§ **REQUIREMENT**:
From the line containing "The FAO-Norway project" to the line containing "in or around" in the records below, set down every line exactly as it stands, both ends included, and skip the pictures.

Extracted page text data
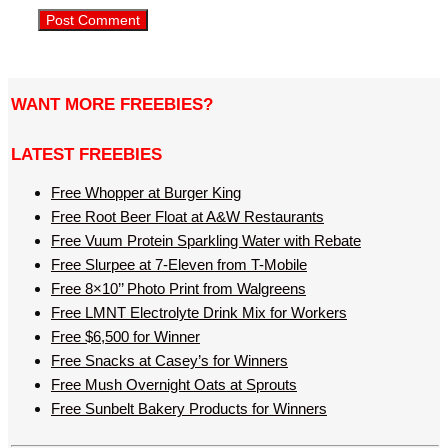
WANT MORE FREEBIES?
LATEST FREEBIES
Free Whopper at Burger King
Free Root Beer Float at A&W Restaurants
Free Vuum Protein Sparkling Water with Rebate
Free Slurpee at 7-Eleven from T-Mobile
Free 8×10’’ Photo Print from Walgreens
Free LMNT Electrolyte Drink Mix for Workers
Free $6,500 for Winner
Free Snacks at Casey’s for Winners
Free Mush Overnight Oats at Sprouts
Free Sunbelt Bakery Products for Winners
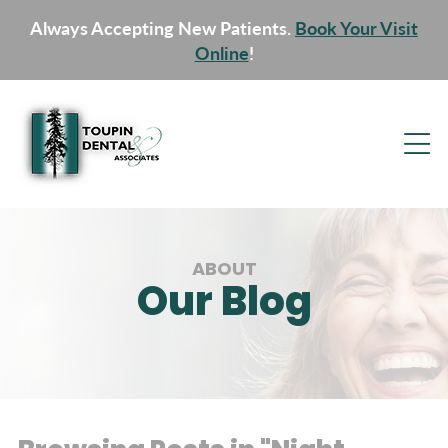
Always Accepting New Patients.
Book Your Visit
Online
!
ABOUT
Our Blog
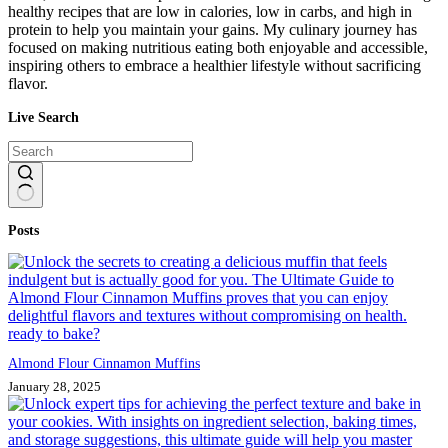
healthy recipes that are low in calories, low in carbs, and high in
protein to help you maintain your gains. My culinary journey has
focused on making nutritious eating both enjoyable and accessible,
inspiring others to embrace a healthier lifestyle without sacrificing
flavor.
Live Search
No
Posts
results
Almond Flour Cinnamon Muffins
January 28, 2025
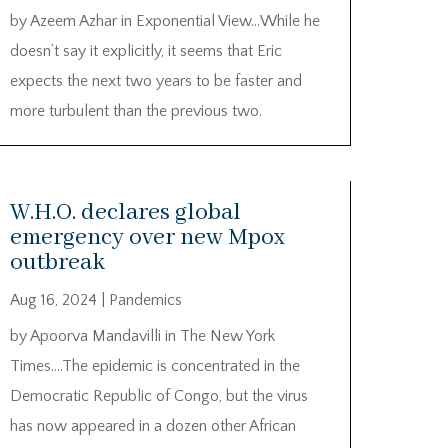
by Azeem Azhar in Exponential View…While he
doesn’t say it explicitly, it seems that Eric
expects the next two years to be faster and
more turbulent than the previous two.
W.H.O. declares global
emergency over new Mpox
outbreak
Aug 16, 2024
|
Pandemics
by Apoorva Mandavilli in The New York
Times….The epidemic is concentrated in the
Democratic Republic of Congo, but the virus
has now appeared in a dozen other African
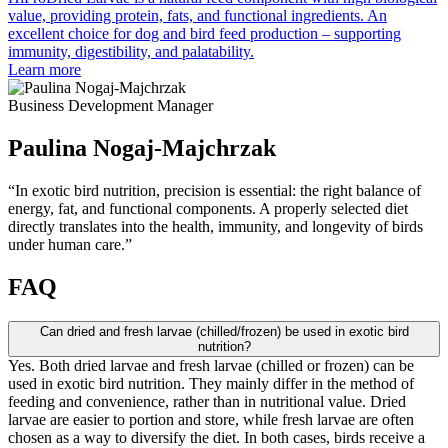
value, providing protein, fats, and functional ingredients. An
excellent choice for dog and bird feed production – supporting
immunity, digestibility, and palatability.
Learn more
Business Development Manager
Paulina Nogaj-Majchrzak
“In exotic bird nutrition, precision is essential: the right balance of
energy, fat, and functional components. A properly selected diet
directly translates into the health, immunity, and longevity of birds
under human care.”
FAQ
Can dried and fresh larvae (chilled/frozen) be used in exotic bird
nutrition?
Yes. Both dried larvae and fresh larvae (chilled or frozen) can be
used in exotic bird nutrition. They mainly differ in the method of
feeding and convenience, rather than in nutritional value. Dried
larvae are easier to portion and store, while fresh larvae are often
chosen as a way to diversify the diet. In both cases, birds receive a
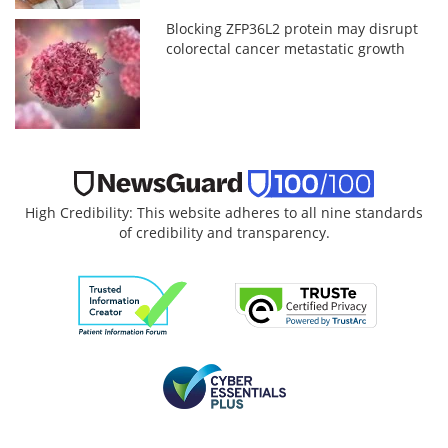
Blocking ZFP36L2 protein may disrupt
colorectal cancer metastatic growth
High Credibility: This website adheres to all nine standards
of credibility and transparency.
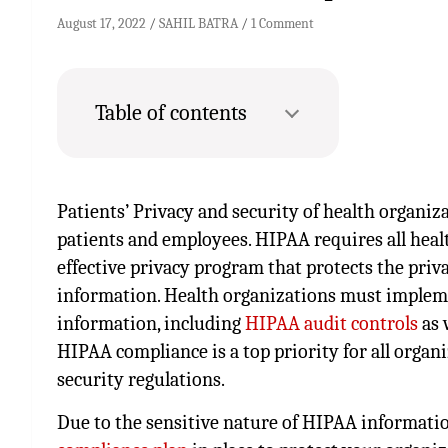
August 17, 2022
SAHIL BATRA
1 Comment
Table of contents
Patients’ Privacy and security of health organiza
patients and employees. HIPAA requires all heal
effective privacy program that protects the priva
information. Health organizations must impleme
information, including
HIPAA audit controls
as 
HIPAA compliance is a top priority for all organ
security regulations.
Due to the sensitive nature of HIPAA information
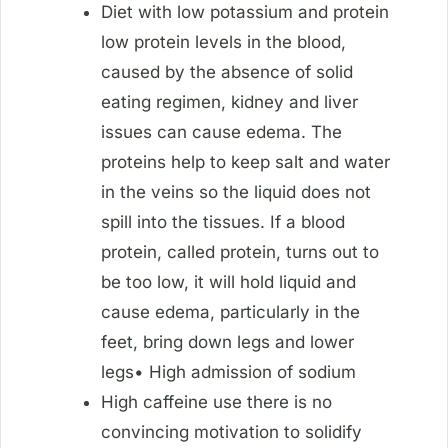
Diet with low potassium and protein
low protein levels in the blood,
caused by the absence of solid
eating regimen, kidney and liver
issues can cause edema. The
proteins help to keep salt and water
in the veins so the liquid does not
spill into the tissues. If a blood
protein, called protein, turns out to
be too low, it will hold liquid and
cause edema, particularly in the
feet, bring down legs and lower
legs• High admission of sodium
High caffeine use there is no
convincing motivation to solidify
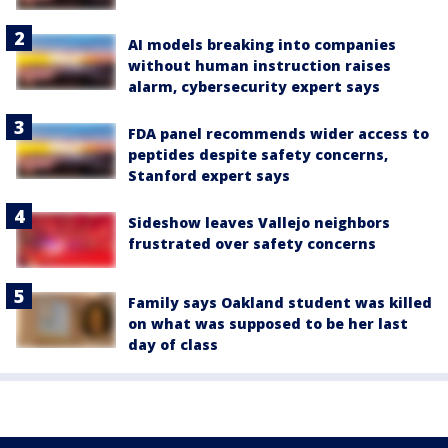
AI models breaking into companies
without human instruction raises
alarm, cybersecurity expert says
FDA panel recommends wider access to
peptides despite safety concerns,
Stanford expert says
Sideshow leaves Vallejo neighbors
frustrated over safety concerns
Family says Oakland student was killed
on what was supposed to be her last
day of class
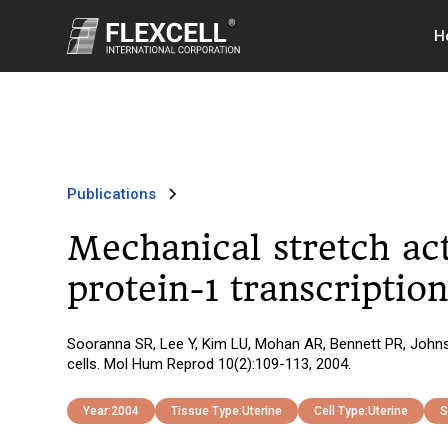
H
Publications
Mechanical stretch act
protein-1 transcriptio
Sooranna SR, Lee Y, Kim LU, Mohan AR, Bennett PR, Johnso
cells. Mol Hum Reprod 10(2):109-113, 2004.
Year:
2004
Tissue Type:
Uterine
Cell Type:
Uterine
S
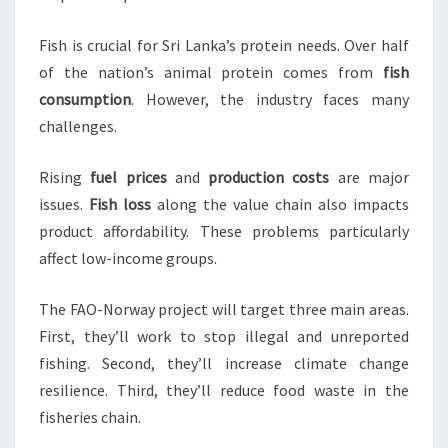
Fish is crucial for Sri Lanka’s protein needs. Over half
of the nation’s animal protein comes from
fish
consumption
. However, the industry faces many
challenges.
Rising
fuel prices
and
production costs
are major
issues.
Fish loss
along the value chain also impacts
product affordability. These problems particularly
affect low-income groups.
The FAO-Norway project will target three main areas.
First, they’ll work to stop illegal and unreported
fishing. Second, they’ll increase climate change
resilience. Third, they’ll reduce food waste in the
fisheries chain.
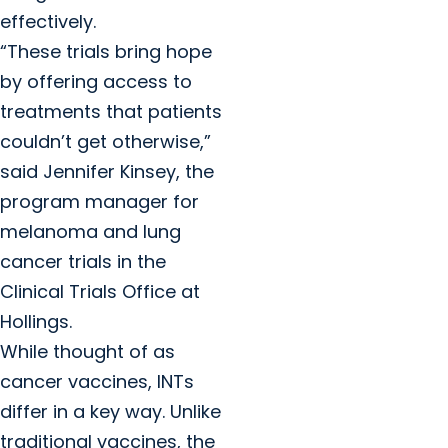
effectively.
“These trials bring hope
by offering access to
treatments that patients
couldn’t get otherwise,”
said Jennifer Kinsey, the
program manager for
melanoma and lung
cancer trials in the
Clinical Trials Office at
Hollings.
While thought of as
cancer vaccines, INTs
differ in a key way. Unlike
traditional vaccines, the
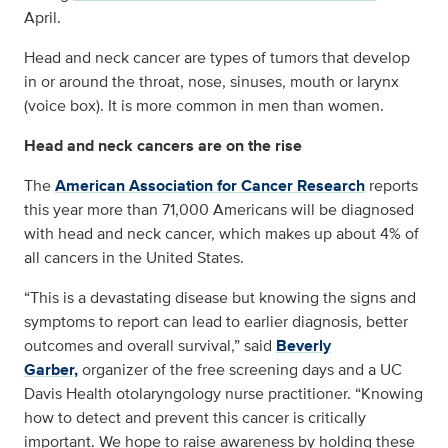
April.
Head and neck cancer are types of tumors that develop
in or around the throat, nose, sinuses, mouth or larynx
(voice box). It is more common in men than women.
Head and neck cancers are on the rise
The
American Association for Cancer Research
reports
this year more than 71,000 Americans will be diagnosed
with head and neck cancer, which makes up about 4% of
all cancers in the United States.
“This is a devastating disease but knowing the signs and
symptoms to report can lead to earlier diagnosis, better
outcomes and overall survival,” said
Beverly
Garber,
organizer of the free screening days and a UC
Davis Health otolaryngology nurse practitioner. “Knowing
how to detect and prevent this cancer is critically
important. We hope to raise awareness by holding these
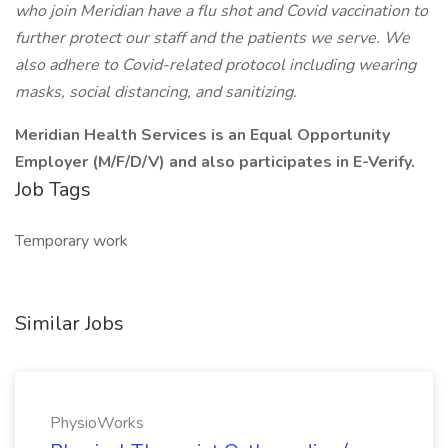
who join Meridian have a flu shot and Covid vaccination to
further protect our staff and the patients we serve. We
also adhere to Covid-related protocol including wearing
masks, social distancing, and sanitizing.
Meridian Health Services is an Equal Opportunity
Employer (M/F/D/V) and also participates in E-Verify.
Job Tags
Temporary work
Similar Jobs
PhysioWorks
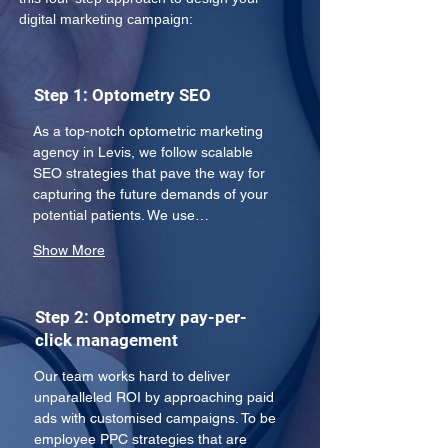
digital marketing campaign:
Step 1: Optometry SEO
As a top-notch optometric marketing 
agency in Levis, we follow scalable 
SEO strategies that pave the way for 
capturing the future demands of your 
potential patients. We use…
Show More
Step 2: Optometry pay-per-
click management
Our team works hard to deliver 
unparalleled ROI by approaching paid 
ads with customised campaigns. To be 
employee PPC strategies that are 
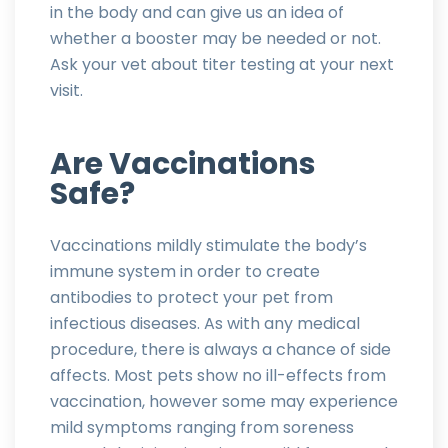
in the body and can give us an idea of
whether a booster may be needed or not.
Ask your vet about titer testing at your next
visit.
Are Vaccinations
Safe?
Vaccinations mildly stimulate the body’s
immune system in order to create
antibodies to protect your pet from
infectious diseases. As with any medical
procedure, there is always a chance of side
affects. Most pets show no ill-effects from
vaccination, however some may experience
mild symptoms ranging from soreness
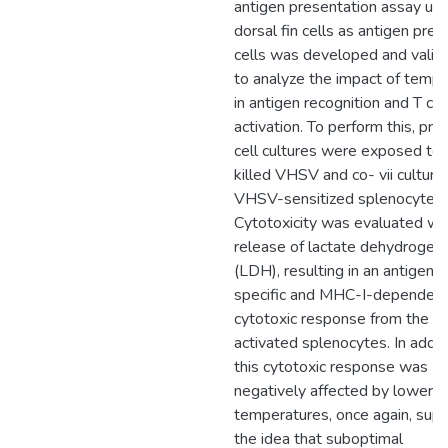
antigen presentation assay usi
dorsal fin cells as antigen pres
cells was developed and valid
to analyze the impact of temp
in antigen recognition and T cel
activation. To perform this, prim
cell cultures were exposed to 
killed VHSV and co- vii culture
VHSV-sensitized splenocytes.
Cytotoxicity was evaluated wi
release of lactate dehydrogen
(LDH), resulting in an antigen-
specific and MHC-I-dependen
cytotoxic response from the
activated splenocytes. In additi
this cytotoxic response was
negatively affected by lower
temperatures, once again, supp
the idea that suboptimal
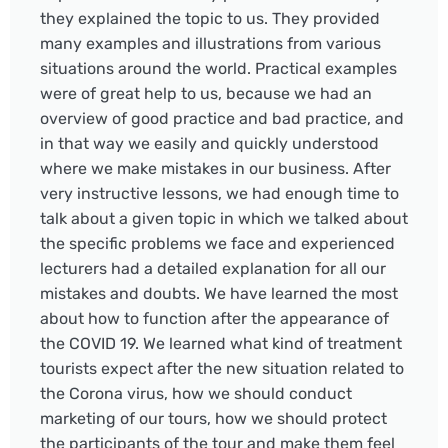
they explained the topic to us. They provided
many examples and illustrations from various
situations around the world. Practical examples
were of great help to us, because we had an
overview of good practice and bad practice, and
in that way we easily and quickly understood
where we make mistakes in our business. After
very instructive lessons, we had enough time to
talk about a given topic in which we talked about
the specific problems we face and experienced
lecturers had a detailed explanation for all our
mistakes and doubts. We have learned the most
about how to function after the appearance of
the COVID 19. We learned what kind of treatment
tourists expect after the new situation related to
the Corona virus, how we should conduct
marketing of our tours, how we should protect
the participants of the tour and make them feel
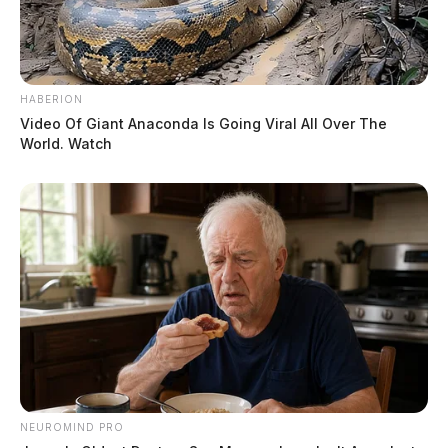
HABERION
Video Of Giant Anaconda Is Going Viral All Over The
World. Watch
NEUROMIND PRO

§ **ANSWER SPACE**:
The FAO-Norway project will target three main areas.
First, they’ll work to stop illegal and unreported
fishing. Second, they’ll increase climate change
resilience. Third, they’ll reduce food waste in the
fisheries chain.
effectively.
“These trials bring hope
by offering access to
treatments that patients
couldn’t get otherwise,”
said Jennifer Kinsey, the
program manager for
melanoma and lung
cancer trials in the
Clinical Trials Office at
Hollings.
While thought of as
cancer vaccines, INTs
differ in a key way. Unlike
traditional vaccines, the
April.
Head and neck cancer are types of tumors that develop
in or around the throat, nose, sinuses, mouth or larynx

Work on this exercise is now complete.